• [Request A]: In the text about Medal of Honor recipient Jack L. Knight, on what date did he and his brother Curtis enlist in the Texas National Guard?
• [Request B]: Continue the text about Medal of Honor recipient Jack L. Knight, picking up right after its last sentence.

• [Text segment]:
>> START
|Lt. Jack Knight commanded an infantry unit in Burma that included two younger brothers.|
On this Memorial Day we honor Medal of Honor recipient Jack L. Knight who never had a chance to reach 100 years old today. Instead, he sacrificed his life for our freedom.
He was born on May 29, 1917 in Texas. His parents were also both born in Texas. His father worked as a farmer. Jack had five younger brothers (three of whom served during the war) and one younger sister. By 1940 Jack had graduated from Weatherford Junior College and was working on the family farm.
On November 18, 1940, Jack and his brother Curtis both enlisted in the Texas National Guard.
He served as a first lieutenant and was the commander of F Troop, 124th Calvary Regiment, Mars Task Force. His brother Curtis was in the same unit and was it's First Sergeant. Brother Loyd, if you can believe it, also joined the unit. Brother Hershel broke the pattern by serving in the Navy during the war.
>> END
• [Available data]:
>> START
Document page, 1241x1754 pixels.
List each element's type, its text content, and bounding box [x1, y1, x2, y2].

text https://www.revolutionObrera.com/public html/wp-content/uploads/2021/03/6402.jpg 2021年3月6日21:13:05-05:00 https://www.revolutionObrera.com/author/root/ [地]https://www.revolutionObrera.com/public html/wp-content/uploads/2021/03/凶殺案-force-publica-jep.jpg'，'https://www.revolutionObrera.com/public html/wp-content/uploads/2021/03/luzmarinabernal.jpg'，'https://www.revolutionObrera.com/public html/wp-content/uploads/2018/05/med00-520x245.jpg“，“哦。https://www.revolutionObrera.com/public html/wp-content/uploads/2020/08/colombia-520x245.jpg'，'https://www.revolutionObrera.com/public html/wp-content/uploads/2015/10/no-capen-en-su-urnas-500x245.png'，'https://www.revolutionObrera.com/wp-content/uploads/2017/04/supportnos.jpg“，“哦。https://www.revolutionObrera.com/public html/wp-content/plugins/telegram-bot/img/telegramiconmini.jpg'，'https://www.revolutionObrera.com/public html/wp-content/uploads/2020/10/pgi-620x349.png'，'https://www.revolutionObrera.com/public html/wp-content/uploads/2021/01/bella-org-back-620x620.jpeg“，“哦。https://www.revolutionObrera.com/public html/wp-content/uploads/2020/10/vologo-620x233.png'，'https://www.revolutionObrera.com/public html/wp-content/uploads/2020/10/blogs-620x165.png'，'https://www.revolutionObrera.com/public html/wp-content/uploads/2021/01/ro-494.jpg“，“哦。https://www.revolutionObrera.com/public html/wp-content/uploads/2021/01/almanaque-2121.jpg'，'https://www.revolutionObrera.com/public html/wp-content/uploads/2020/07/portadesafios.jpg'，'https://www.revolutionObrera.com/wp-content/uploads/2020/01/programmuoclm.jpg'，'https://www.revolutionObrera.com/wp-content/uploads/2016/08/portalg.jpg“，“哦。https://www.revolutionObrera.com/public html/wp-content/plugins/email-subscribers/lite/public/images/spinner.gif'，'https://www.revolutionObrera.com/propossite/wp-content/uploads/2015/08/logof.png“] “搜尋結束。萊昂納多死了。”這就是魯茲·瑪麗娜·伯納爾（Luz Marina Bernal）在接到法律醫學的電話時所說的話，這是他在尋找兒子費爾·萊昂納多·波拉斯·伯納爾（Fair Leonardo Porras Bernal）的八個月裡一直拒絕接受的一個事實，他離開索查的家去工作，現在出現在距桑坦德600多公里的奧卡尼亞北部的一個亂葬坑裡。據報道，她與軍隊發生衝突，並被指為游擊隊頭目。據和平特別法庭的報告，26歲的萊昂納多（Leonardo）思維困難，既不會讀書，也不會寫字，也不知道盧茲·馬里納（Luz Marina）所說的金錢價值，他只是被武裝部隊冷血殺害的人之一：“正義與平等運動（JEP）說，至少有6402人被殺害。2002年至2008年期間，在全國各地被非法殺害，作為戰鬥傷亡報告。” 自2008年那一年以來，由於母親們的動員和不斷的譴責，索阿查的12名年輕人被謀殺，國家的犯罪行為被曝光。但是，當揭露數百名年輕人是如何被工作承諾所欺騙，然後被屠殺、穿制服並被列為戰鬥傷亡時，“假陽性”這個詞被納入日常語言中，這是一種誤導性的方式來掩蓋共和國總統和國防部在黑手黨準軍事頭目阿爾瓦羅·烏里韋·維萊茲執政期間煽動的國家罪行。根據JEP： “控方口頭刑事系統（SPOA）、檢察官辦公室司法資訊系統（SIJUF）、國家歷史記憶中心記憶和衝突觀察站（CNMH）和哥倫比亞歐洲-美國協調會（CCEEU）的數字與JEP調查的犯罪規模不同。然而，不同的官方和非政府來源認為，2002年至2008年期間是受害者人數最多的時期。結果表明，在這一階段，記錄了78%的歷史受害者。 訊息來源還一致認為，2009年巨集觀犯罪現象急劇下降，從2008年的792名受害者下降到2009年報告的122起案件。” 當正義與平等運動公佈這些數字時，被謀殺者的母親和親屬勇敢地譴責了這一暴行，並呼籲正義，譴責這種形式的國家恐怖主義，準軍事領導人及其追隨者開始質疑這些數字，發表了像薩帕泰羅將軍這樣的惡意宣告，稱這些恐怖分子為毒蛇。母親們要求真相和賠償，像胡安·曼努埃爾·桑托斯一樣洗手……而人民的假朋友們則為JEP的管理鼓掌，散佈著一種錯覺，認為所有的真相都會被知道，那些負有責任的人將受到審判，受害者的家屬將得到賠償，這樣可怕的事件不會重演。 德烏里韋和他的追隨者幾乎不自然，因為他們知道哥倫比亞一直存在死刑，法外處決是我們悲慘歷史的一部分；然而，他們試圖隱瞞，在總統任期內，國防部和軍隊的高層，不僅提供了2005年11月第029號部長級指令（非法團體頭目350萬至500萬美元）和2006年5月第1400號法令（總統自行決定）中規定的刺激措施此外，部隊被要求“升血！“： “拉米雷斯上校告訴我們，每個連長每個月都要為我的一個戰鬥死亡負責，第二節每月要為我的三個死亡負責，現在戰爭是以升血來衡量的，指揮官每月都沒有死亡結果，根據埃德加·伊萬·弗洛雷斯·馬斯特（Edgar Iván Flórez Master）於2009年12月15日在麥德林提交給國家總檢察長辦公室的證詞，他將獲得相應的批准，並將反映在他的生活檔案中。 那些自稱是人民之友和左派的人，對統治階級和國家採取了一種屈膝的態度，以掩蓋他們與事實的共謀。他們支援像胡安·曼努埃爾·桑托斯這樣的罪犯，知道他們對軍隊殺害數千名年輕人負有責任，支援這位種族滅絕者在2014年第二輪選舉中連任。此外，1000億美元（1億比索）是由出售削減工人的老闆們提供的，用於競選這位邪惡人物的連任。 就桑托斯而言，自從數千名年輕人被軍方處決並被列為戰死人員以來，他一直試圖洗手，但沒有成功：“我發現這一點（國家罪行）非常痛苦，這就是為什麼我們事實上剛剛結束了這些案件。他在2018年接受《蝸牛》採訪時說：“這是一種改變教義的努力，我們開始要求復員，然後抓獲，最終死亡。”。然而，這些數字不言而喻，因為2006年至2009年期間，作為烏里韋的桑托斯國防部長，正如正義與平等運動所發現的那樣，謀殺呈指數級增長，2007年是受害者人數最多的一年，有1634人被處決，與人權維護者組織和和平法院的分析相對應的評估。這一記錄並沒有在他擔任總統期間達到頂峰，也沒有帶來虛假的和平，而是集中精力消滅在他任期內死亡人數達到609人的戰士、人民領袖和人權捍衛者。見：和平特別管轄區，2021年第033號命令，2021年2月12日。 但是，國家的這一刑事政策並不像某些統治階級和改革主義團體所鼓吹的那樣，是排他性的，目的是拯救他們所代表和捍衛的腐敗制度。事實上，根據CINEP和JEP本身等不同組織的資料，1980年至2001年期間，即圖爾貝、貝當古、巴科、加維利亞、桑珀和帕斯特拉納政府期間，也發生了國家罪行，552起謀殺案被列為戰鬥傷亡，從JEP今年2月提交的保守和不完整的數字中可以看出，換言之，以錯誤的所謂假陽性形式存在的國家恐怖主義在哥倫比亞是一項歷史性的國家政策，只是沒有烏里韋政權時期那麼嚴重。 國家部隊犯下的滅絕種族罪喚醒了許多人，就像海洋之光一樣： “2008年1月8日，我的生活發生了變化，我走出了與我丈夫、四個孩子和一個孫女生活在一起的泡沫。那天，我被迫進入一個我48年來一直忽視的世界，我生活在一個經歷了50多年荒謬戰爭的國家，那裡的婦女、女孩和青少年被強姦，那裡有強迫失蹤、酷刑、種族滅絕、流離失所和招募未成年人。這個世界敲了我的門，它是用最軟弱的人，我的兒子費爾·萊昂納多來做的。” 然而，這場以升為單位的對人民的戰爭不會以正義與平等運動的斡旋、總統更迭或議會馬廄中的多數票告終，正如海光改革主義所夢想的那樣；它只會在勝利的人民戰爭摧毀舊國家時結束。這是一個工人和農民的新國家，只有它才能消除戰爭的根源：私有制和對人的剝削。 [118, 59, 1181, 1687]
>> END
• [Final result A]: November 18, 1940.

• [Final result B]:
In a age of armor and air power, the army didn't know what to do with a calvary regiment. It stayed in Texas until June 1944 when it turned in it's horses and became an infantry unit. In July, it was sent to serve in India. By December 1944 it was part of Mars Task Force, a special unit tasked with the mission of removing the Japanese from North Burma. It required a 200 mile march through mountainous jungles and streams. It must have been quite an adjustment for the three Knight brothers used to dry Texas. Normal resupply was impossible -- they had to get everything delivered by airdrop.
His is the only Medal of Honor earned by someone in the ground forces of the US Army in the China-Burma-India Theater during World War 2.
Carl W. Weidenburner did an outstanding job describing Lt. Knight's last battle. It reads like a scene from a John Wayne movie. The decision to award him the Congressional Medal of Honor was an easy decision. You can read his full article at http://www.cbi-theater.com/knight/knight.html
Knight and his men reached their objective after 35 minutes. The men began to dig in. Knight reconnoitered the slope at the end of the hill. He spotted an enemy pillbox and grenaded it. He found two more pillboxes and gave them the same treatment.
Knight called to his men, "Come on up. There's a whole nest of them here." His men obeyed. Knight found himself in the center of a horseshoe formation of pillboxes. He threw a grenade into his fourth pillbox, then fired his carbine into it.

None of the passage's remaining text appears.